Tomorrow night is Christmas Eve. But it’s also the fiftieth anniversary of one of the most exciting events in human history – when the three astronauts of the Apollo 8 mission travelled round the Moon.
These days, we tend to forget just how huge this event was. Like most of the US space programme in the 1960’s, it was carried out in a rush caused by the prevailing fear that the Russians were gaining ground in the space race and about to launch the first manned moon landing attempt.
If like me you weren’t around at the time, there were a couple of pivotal moments that it’s worth reliving.
The first was the loss of radio signal when they travelled to the far side of the moon for the very first time. For a vivid sense of the very real drama that took place during that 45 minutes of total uncertainty and silence – would the craft survive the moon’s gravitational pull? would the pocket-calculator capacity of the onboard computer fail under the conditions? would the astronauts suffer unknown effects from the journey that rendered them incapable? – you should take a listen to Public Service Broadcasting‘ phenomenal ‘The Other Side’ which contains the audio from the day:-
The second event left an even more indelible mark across the collective human psyche: the first ever Earthrise viewed from another world.
It’s one of the most famous photographs in the world. The impact of that photograph showing earthrise across the lunar surface was seismic: for the three astronauts who witnessed it firsthand, it was life-changing. But the impact felt by the rest of the species back on earth was greater. Because for the first time, it became all too clear just how small and fragile our colourful planet was, and how no barriers of race or belief could ever be visible from the orbit of another world. Out of that one photograph and a global television audience that watched the events of Christmas Eve in 1968 came the birth of the modern environmental movement.

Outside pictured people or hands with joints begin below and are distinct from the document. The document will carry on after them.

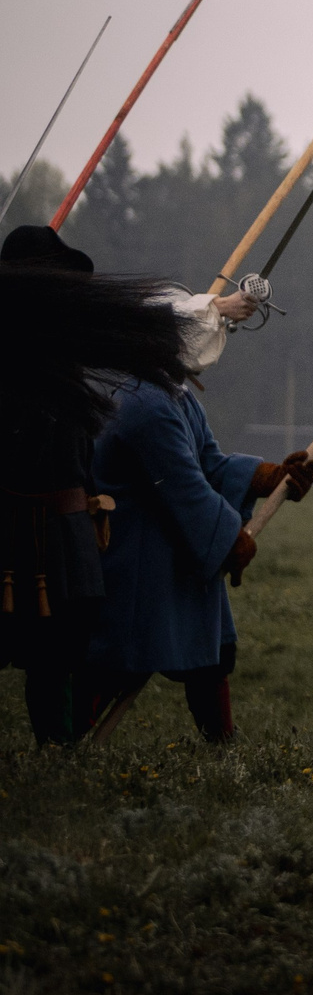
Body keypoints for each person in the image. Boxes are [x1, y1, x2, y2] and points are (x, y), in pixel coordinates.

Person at [78, 281, 311, 743]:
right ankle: (65, 743)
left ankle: (222, 742)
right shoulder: (144, 404)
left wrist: (269, 477)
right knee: (119, 659)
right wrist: (229, 540)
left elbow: (210, 464)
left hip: (172, 549)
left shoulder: (176, 396)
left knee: (209, 654)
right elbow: (184, 487)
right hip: (140, 555)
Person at [0, 225, 192, 742]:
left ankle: (57, 751)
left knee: (58, 653)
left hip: (62, 527)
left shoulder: (63, 350)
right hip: (21, 527)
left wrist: (215, 311)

But even more powerful is the thought (captured in this article) is that it is only in the act of leaving that you can only ever truly see the world in which you’re living. Perhaps for some, that’s The Matrix. For others, it’s hallucinogens. But TS Eliot really did say it best:
‘We shall not cease from exploration
And the end of all our exploring
Will be to arrive where we started
And know the place for the first time.’